This Will Happen if You Shift 1 in 10 Online Purchases to a Local Retailer

This Will Happen if You Shift 1 in 10 Online Purchases to a Local Retailer

Michigan Retailers Association by Michigan Retailers Association

By shifting just one of 10 online purchases back to a local retailer, Michigan residents can support more than 10,000 new jobs in the state and $1.2 billion in new economic activity.

 

You could maybe save a couple bucks by making your next purchase online. Or you could help generate $1.2 billion in new economic activity by buying from a local Michigan retailer.

New research finds that people in Michigan would benefit by much more than a couple bucks if they shift just one of every 10 online purchases back to a local retailer. That would create nearly 10,600 jobs and increase wages by $350 million, according to a study commissioned by the Michigan Retailers Association and conducted by Public Sector Consultants.

 

“Even a modest switch back to local purchasing could have a notable positive economic impact,” the study states. “Ultimately, this small change in purchasing behavior could mean a big economic impact for Michigan’s future.”

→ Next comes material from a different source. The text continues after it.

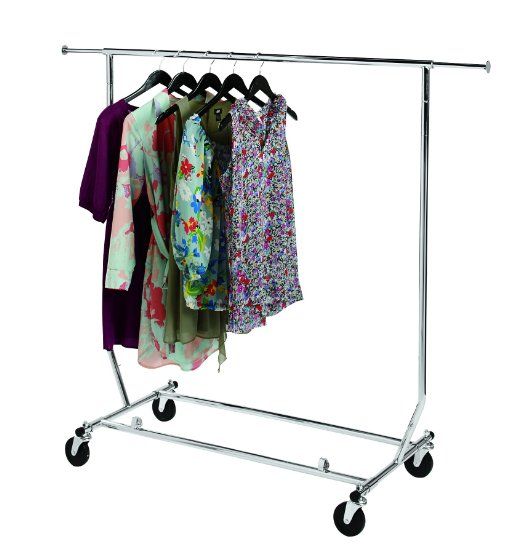
At what (x,y) coordinates should I click in order to perform the action: click on metal hanging hook. Please return your answer as a coordinate pair (x, y). Looking at the image, I should click on (256, 55), (230, 55), (205, 54), (176, 53), (155, 52).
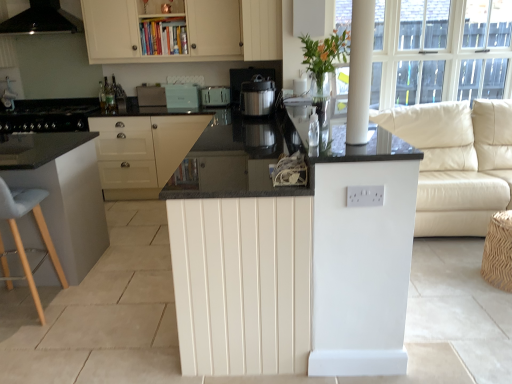
Image resolution: width=512 pixels, height=384 pixels. Identify the location of vacant point above white plastic toaster at upper center, the third appliance positioned from the right (from a real-world perspective). (148, 86).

Nationwide, e-commerce sales have more than doubled over the past decade, from less than 4 percent of total retail sales in 2008 to around 10 percent today. In Michigan, residents last year spent an estimated $18.5 billion on off-site retail purchases either online or via catalog or TV shopping channels. That accounted for more than 13 percent of total retail sales in the state — nearly $1 of every $8 spent. And that ratio is much higher when taking groceries and gas out of the equation.

But while individual consumers might save a few dollars buying online, in no small part due to tax advantages for online sellers, there’s a downside to the trend: As more people shop online, the share of retail spending at brick-and-mortar stores in Michigan is falling, and local retailers and their employees are feeling the pinch.

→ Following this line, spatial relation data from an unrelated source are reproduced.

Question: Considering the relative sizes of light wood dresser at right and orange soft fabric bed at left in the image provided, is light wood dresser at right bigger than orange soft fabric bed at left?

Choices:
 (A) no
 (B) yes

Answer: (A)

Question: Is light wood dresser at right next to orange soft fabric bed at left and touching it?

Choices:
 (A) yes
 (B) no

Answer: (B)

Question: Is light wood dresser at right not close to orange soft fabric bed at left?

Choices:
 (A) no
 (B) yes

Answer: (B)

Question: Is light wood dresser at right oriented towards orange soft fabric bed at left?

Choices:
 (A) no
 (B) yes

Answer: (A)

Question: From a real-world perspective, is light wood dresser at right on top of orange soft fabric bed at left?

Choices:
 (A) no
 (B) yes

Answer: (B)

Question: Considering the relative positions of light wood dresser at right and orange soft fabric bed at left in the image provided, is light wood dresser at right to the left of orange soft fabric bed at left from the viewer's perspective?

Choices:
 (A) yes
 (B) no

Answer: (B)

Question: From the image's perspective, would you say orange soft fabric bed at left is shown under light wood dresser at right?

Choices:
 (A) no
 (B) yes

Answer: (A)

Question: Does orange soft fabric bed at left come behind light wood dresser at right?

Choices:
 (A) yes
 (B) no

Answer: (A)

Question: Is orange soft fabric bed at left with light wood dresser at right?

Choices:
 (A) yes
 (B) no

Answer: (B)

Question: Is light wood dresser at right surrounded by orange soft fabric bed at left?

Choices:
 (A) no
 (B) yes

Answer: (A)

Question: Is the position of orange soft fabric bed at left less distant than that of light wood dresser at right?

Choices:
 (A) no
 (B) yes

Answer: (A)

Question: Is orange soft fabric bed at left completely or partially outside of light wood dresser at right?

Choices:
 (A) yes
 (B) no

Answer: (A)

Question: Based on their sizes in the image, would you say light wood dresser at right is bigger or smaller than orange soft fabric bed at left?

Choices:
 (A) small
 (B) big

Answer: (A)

The trend’s not only bad for Michigan businesses, but also for everybody in Michigan since retailers are big employers and economic contributors — accounting for nearly one-fifth of the state’s total economic activity. When Michigan’s retailers struggle, the entire state feels the pain.

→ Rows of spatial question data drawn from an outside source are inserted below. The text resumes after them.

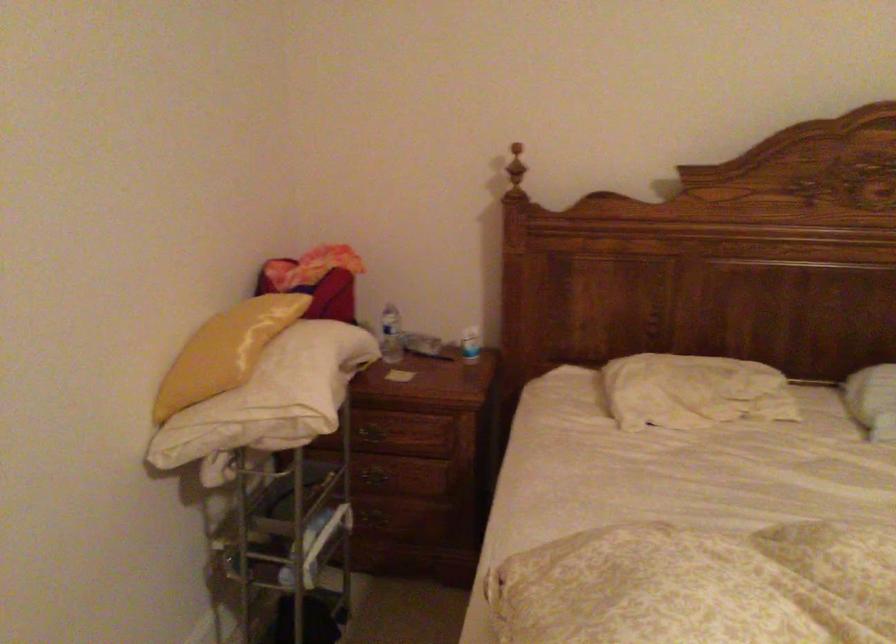
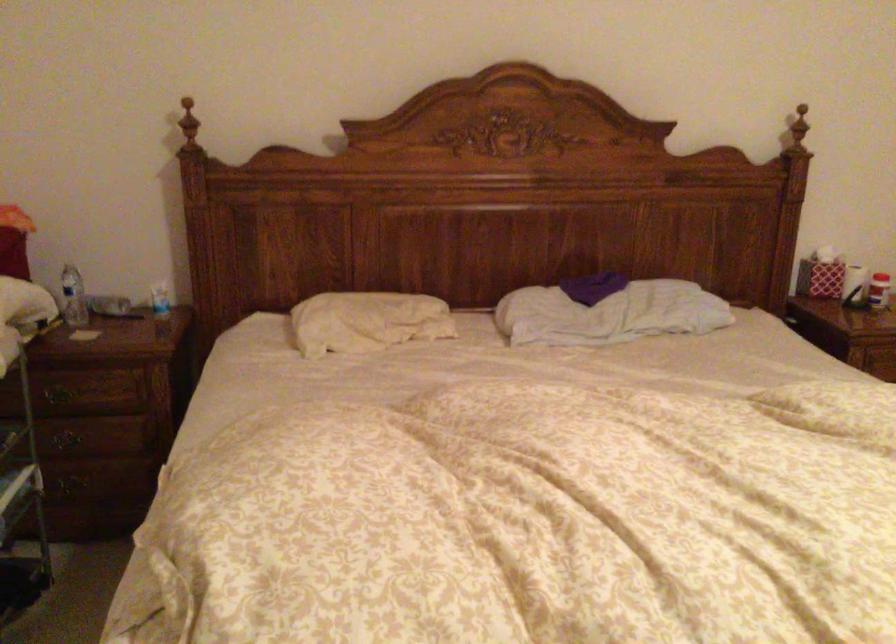
Question: The camera is either moving clockwise (left) or counter-clockwise (right) around the object. The first image is from the beginning of the video and the second image is from the end. Is the camera moving left or right when shooting the video?

Choices:
 (A) Left
 (B) Right

Answer: (A)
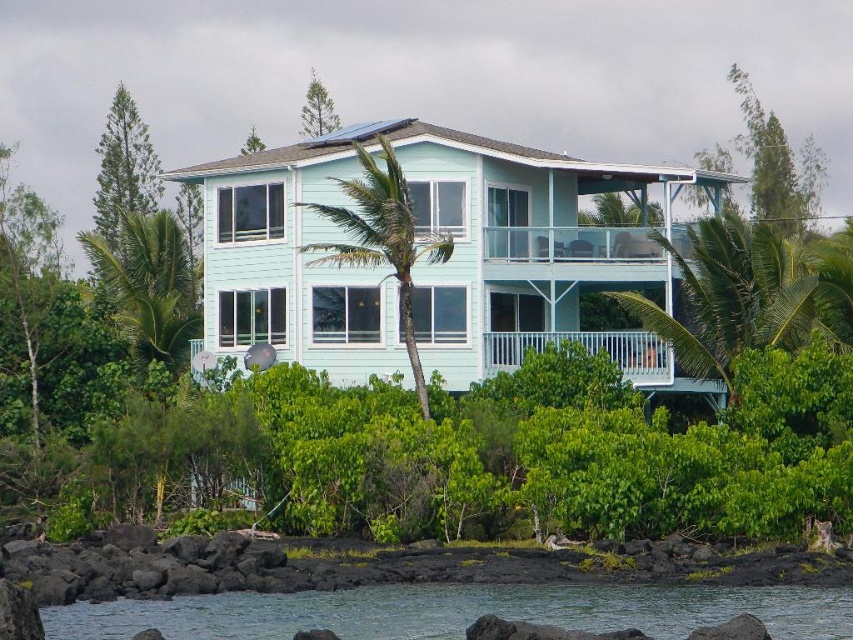
Who is taller, green leafy palm tree at right or green leafy palm tree at left?

With more height is green leafy palm tree at left.

Does green leafy palm tree at right have a lesser height compared to green leafy palm tree at left?

Indeed, green leafy palm tree at right has a lesser height compared to green leafy palm tree at left.

Between point (650, 323) and point (180, 356), which one is positioned behind?

Positioned behind is point (180, 356).

This screenshot has height=640, width=853. I want to click on green leafy palm tree at right, so click(750, 294).

Is green leafy palm tree at right thinner than green leafy palm tree at center?

No.

Does green leafy palm tree at right come in front of green leafy palm tree at center?

No, it is not.

Does point (691, 272) come in front of point (387, 177)?

No.

The height and width of the screenshot is (640, 853). I want to click on green leafy palm tree at right, so click(750, 294).

Which is above, green leafy palm tree at center or green leafy palm tree at left?

green leafy palm tree at left is higher up.

Can you confirm if green leafy palm tree at center is positioned below green leafy palm tree at left?

Yes, green leafy palm tree at center is below green leafy palm tree at left.

What do you see at coordinates (381, 237) in the screenshot? The height and width of the screenshot is (640, 853). I see `green leafy palm tree at center` at bounding box center [381, 237].

Where is `green leafy palm tree at center`? Image resolution: width=853 pixels, height=640 pixels. green leafy palm tree at center is located at coordinates (381, 237).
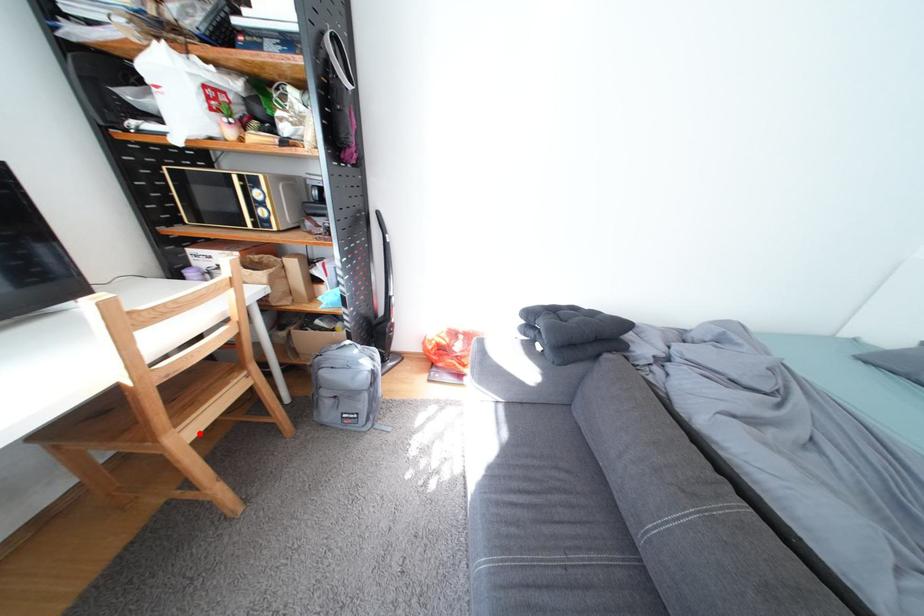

“While the growth in remote sales has provided some consumer benefits, this growth has not come without costs,” the study states.

So, what can we do about it? The Michigan Retailers Association is responding to online trends with its Buy Nearby campaign, which encourages consumers to keep their shopping dollars in Michigan and educates them on the benefits of doing so.

Retailers in Michigan employ more than 877,000 people — about one of every five jobs in the state — and they pay those employees $21.6 billion per year in wages. In addition to jobs and pay for employees, Michigan retailers indirectly support additional jobs for people working in other sectors by buying goods and services such as cleaning services, security, legal, accounting and more.

The ultimate impact is significant: Between the direct and indirect jobs that retail supports, and the money that retail employees in turn spend, the study projects that Michigan would gain 10,578 new jobs and more than $350 million in new income if people shift just one of every 10 online purchases back to a local store. Economic activity would grow by $1.2 billion.

If people shifted even more of their shopping back to Michigan stores the impact would be even bigger. On the other hand, if people increasingly buy products online, people in other states and countries will benefit from Michigan dollars.

“Why would we not want that money to stay in Michigan? Our Buy Nearby campaign encourages people to be intentional about their purchasing habits,” said James P. Hallan, president and CEO of Michigan Retailers. “Think before you click: Can you easily find that same item at a store down the street?

“If it costs a bit more locally, isn’t it worth the customer service and expertise you receive with an in-store purchase? What would you do if that store closed because more dollars were being funneled to online competitors? Keep your money in the Mitten.”